▶ _Records provided_:
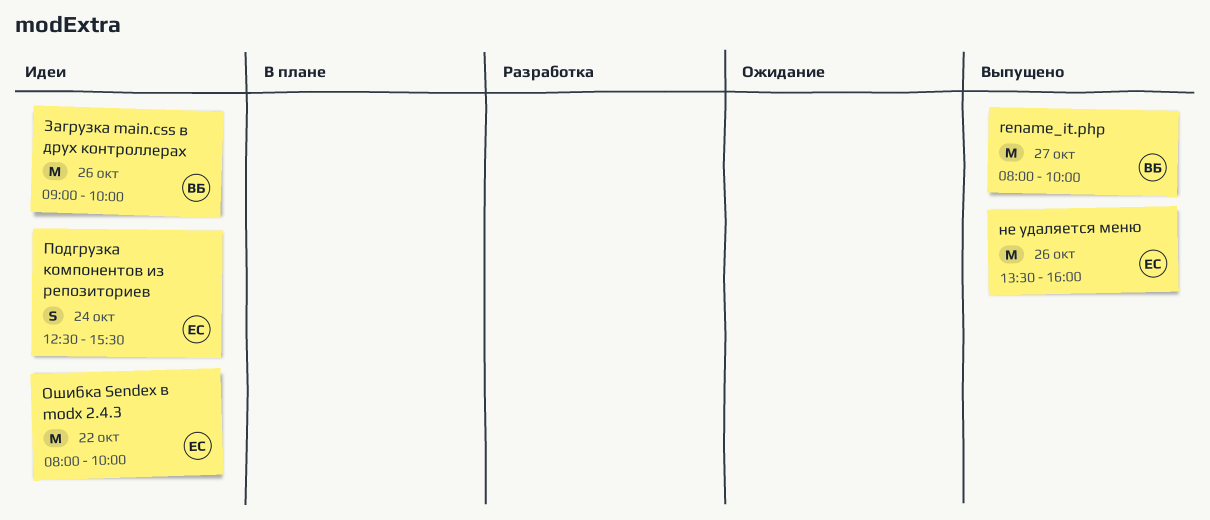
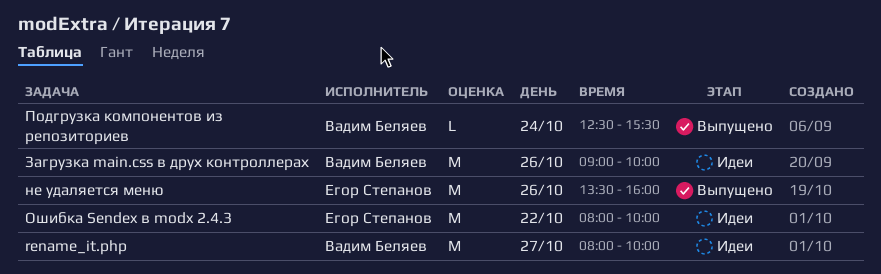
rename_it.php, status: Выпущено -> Идеи
Подгрузка компонентов из репозиториев, status: Идеи -> Выпущено
Подгрузка компонентов из репозиториев, owner: Егор Степанов -> Вадим Беляев
Подгрузка компонентов из репозиториев, estimate: S -> L

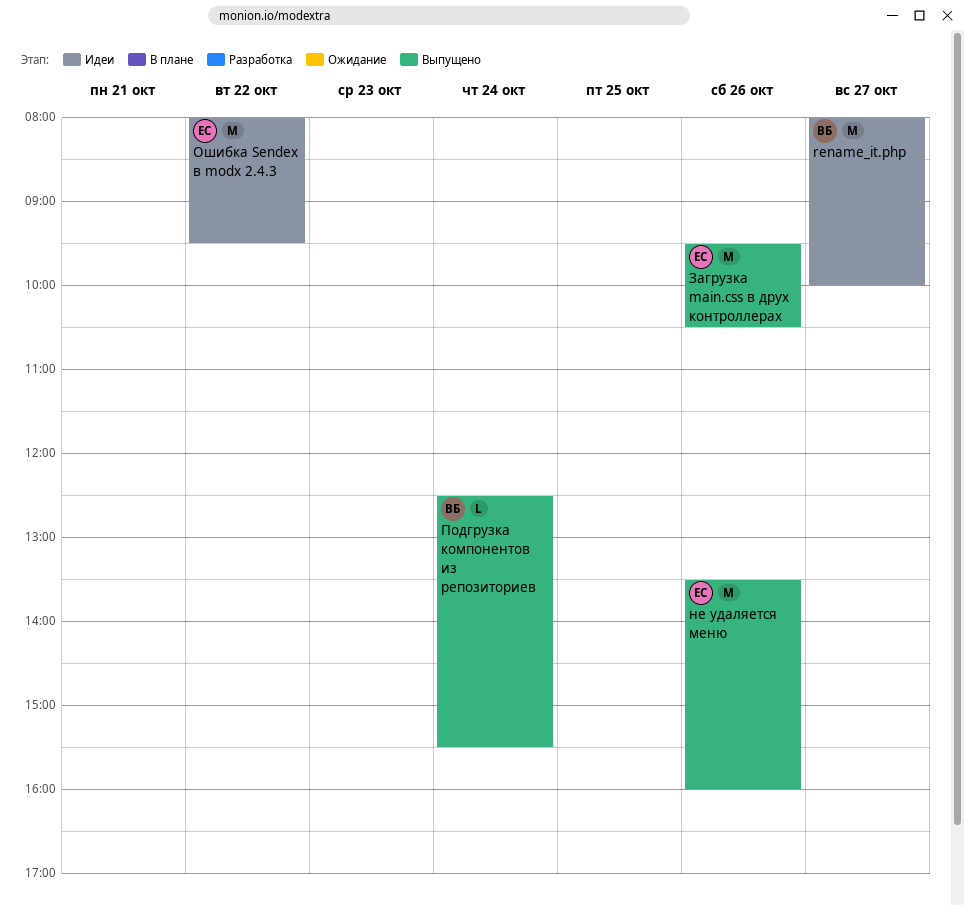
Загрузка main.css в друх контроллерах, status: Идеи -> Выпущено
Загрузка main.css в друх контроллерах, owner: Вадим Беляев -> Егор Степанов
Загрузка main.css в друх контроллерах, begins: 09:00 -> 09:30
Загрузка main.css в друх контроллерах, ends: 10:00 -> 10:30
Ошибка Sendex в modx 2.4.3, ends: 10:00 -> 09:30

▶ _Problem_: The result should be a verbatim copy of the data, free of pictures.

▶ _Solution to the problem_:
rename_it.php, status: Выпущено -> Идеи
Подгрузка компонентов из репозиториев, status: Идеи -> Выпущено
Подгрузка компонентов из репозиториев, owner: Егор Степанов -> Вадим Беляев
Подгрузка компонентов из репозиториев, estimate: S -> L

Загрузка main.css в друх контроллерах, status: Идеи -> Выпущено
Загрузка main.css в друх контроллерах, owner: Вадим Беляев -> Егор Степанов
Загрузка main.css в друх контроллерах, begins: 09:00 -> 09:30
Загрузка main.css в друх контроллерах, ends: 10:00 -> 10:30
Ошибка Sendex в modx 2.4.3, ends: 10:00 -> 09:30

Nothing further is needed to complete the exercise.